■ **Problem description**
In the entries below, the lines from the one with "The main idea" through the one with "The mean function" are to be copied exactly; both ends count.

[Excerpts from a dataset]
-*-

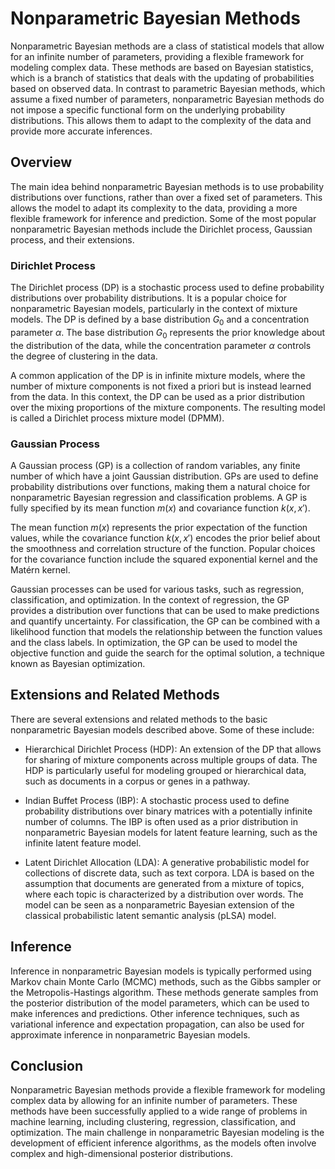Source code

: # Nonparametric Bayesian Methods

Nonparametric Bayesian methods are a class of statistical models that allow for an infinite number of parameters, providing a flexible framework for modeling complex data. These methods are based on Bayesian statistics, which is a branch of statistics that deals with the updating of probabilities based on observed data. In contrast to parametric Bayesian methods, which assume a fixed number of parameters, nonparametric Bayesian methods do not impose a specific functional form on the underlying probability distributions. This allows them to adapt to the complexity of the data and provide more accurate inferences.

## Overview

The main idea behind nonparametric Bayesian methods is to use probability distributions over functions, rather than over a fixed set of parameters. This allows the model to adapt its complexity to the data, providing a more flexible framework for inference and prediction. Some of the most popular nonparametric Bayesian methods include the Dirichlet process, Gaussian process, and their extensions.

### Dirichlet Process

The Dirichlet process (DP) is a stochastic process used to define probability distributions over probability distributions. It is a popular choice for nonparametric Bayesian models, particularly in the context of mixture models. The DP is defined by a base distribution $G_0$ and a concentration parameter $\alpha$. The base distribution $G_0$ represents the prior knowledge about the distribution of the data, while the concentration parameter $\alpha$ controls the degree of clustering in the data.

A common application of the DP is in infinite mixture models, where the number of mixture components is not fixed a priori but is instead learned from the data. In this context, the DP can be used as a prior distribution over the mixing proportions of the mixture components. The resulting model is called a Dirichlet process mixture model (DPMM).

### Gaussian Process

A Gaussian process (GP) is a collection of random variables, any finite number of which have a joint Gaussian distribution. GPs are used to define probability distributions over functions, making them a natural choice for nonparametric Bayesian regression and classification problems. A GP is fully specified by its mean function $m(x)$ and covariance function $k(x, x')$.

The mean function $m(x)$ represents the prior expectation of the function values, while the covariance function $k(x, x')$ encodes the prior belief about the smoothness and correlation structure of the function. Popular choices for the covariance function include the squared exponential kernel and the Matérn kernel.

Gaussian processes can be used for various tasks, such as regression, classification, and optimization. In the context of regression, the GP provides a distribution over functions that can be used to make predictions and quantify uncertainty. For classification, the GP can be combined with a likelihood function that models the relationship between the function values and the class labels. In optimization, the GP can be used to model the objective function and guide the search for the optimal solution, a technique known as Bayesian optimization.

## Extensions and Related Methods

There are several extensions and related methods to the basic nonparametric Bayesian models described above. Some of these include:

- Hierarchical Dirichlet Process (HDP): An extension of the DP that allows for sharing of mixture components across multiple groups of data. The HDP is particularly useful for modeling grouped or hierarchical data, such as documents in a corpus or genes in a pathway.

- Indian Buffet Process (IBP): A stochastic process used to define probability distributions over binary matrices with a potentially infinite number of columns. The IBP is often used as a prior distribution in nonparametric Bayesian models for latent feature learning, such as the infinite latent feature model.

- Latent Dirichlet Allocation (LDA): A generative probabilistic model for collections of discrete data, such as text corpora. LDA is based on the assumption that documents are generated from a mixture of topics, where each topic is characterized by a distribution over words. The model can be seen as a nonparametric Bayesian extension of the classical probabilistic latent semantic analysis (pLSA) model.

## Inference

Inference in nonparametric Bayesian models is typically performed using Markov chain Monte Carlo (MCMC) methods, such as the Gibbs sampler or the Metropolis-Hastings algorithm. These methods generate samples from the posterior distribution of the model parameters, which can be used to make inferences and predictions. Other inference techniques, such as variational inference and expectation propagation, can also be used for approximate inference in nonparametric Bayesian models.

## Conclusion

Nonparametric Bayesian methods provide a flexible framework for modeling complex data by allowing for an infinite number of parameters. These methods have been successfully applied to a wide range of problems in machine learning, including clustering, regression, classification, and optimization. The main challenge in nonparametric Bayesian modeling is the development of efficient inference algorithms, as the models often involve complex and high-dimensional posterior distributions.
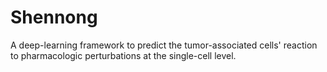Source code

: # Shennong
A deep-learning framework to predict the tumor-associated cells' reaction to pharmacologic perturbations at the single-cell level.
<a><img src=""></a>
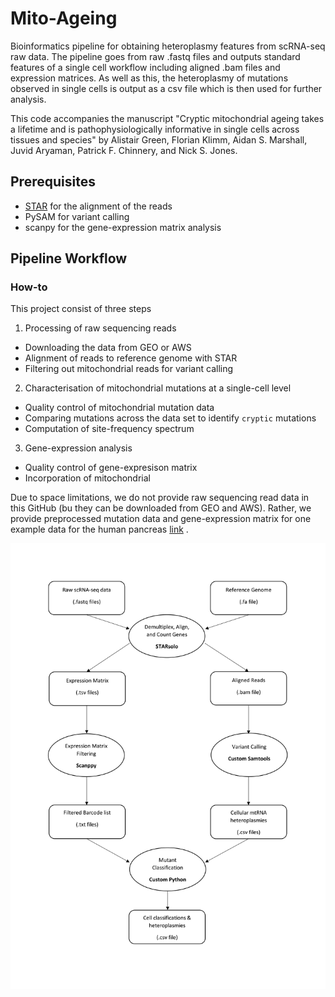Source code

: # Mito-Ageing
Bioinformatics pipeline for obtaining heteroplasmy features from scRNA-seq raw data. The pipeline goes from raw .fastq files and outputs standard features of a single cell workflow including aligned .bam files and expression matrices. As well as this, the heteroplasmy of mutations observed in single cells is output as a csv file which is then used for further analysis.

This code accompanies the manuscript "Cryptic mitochondrial ageing takes a lifetime and is pathophysiologically informative in single cells across tissues and species" by Alistair Green, Florian Klimm, Aidan S. Marshall, Juvid Aryaman, Patrick F. Chinnery, and Nick S. Jones.

## Prerequisites
- [STAR](https://github.com/alexdobin/STAR) for the alignment of the reads
- PySAM for variant calling
- scanpy for the gene-expression matrix analysis

## Pipeline Workflow


### How-to

This project consist of three steps
1. Processing of raw sequencing reads
- Downloading the data from GEO or AWS
- Alignment of reads to reference genome with STAR
- Filtering out mitochondrial reads for variant calling
2. Characterisation of mitochondrial mutations at a single-cell level
- Quality control of mitochondrial mutation data
- Comparing mutations across the data set to identify `cryptic` mutations
- Computation of site-frequency spectrum
3. Gene-expression analysis
- Quality control of gene-expresison matrix
- Incorporation of mitochondrial

Due to space limitations, we do not provide raw sequencing read data in this GitHub (bu they can be downloaded from GEO and AWS). Rather, we provide preprocessed mutation data and gene-expression matrix for one example data for the human pancreas [link](https://pubmed.ncbi.nlm.nih.gov/28965763/) . 


![Alt text](./figures/workflow/Pipeline_Workflow.png?raw=true "Title")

-*-

■ **Result of this task**
The main idea behind nonparametric Bayesian methods is to use probability distributions over functions, rather than over a fixed set of parameters. This allows the model to adapt its complexity to the data, providing a more flexible framework for inference and prediction. Some of the most popular nonparametric Bayesian methods include the Dirichlet process, Gaussian process, and their extensions.

### Dirichlet Process

The Dirichlet process (DP) is a stochastic process used to define probability distributions over probability distributions. It is a popular choice for nonparametric Bayesian models, particularly in the context of mixture models. The DP is defined by a base distribution $G_0$ and a concentration parameter $\alpha$. The base distribution $G_0$ represents the prior knowledge about the distribution of the data, while the concentration parameter $\alpha$ controls the degree of clustering in the data.

A common application of the DP is in infinite mixture models, where the number of mixture components is not fixed a priori but is instead learned from the data. In this context, the DP can be used as a prior distribution over the mixing proportions of the mixture components. The resulting model is called a Dirichlet process mixture model (DPMM).

### Gaussian Process

A Gaussian process (GP) is a collection of random variables, any finite number of which have a joint Gaussian distribution. GPs are used to define probability distributions over functions, making them a natural choice for nonparametric Bayesian regression and classification problems. A GP is fully specified by its mean function $m(x)$ and covariance function $k(x, x')$.

The mean function $m(x)$ represents the prior expectation of the function values, while the covariance function $k(x, x')$ encodes the prior belief about the smoothness and correlation structure of the function. Popular choices for the covariance function include the squared exponential kernel and the Matérn kernel.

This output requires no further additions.